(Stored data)
(begin)

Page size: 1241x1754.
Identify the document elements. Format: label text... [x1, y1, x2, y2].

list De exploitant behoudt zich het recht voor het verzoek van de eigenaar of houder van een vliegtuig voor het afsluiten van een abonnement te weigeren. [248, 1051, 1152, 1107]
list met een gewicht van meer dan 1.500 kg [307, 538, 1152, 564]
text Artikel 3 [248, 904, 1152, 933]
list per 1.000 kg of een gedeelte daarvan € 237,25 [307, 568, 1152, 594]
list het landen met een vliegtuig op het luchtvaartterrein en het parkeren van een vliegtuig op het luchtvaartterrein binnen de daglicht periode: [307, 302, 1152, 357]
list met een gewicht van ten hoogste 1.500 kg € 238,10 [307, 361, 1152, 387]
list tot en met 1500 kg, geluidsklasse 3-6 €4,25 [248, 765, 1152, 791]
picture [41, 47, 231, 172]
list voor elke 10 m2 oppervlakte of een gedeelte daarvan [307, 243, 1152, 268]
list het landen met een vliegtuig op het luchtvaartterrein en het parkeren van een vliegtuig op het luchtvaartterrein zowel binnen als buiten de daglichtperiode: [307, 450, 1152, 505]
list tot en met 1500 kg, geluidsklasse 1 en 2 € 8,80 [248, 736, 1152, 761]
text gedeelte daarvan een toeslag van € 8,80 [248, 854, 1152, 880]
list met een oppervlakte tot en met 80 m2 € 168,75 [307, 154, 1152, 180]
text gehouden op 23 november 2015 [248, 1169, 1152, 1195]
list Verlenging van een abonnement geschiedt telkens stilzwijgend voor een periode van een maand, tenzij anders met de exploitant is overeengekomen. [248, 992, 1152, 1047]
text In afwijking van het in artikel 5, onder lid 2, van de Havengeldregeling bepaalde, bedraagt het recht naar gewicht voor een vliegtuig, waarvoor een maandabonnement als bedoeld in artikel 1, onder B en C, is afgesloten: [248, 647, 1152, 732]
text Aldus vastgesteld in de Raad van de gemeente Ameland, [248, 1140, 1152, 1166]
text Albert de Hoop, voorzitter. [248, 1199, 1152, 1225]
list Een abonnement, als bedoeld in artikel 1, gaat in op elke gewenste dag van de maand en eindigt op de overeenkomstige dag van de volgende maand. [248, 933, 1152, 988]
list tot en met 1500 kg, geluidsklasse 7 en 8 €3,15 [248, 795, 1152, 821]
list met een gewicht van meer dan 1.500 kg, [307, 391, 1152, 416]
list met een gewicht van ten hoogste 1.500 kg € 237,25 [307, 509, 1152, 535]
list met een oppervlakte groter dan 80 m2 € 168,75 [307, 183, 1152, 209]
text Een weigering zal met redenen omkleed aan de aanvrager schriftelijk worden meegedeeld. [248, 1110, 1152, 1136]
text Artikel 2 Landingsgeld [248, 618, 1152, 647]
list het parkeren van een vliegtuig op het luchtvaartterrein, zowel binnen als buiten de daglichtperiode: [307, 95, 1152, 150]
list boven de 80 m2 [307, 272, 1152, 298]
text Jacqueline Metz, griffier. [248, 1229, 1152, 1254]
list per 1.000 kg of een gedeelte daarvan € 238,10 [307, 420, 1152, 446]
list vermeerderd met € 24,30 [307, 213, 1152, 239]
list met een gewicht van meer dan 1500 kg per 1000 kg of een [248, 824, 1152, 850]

(end)

• [Written problem] Express everything from the start of the records down to the line containing "Identify the document" as a JSON list of strings, one string per line, with blank lines omitted.

• [Answer]
[
  "Page size: 1241x1754.",
  "Identify the document elements. Format: label text... [x1, y1, x2, y2]."
]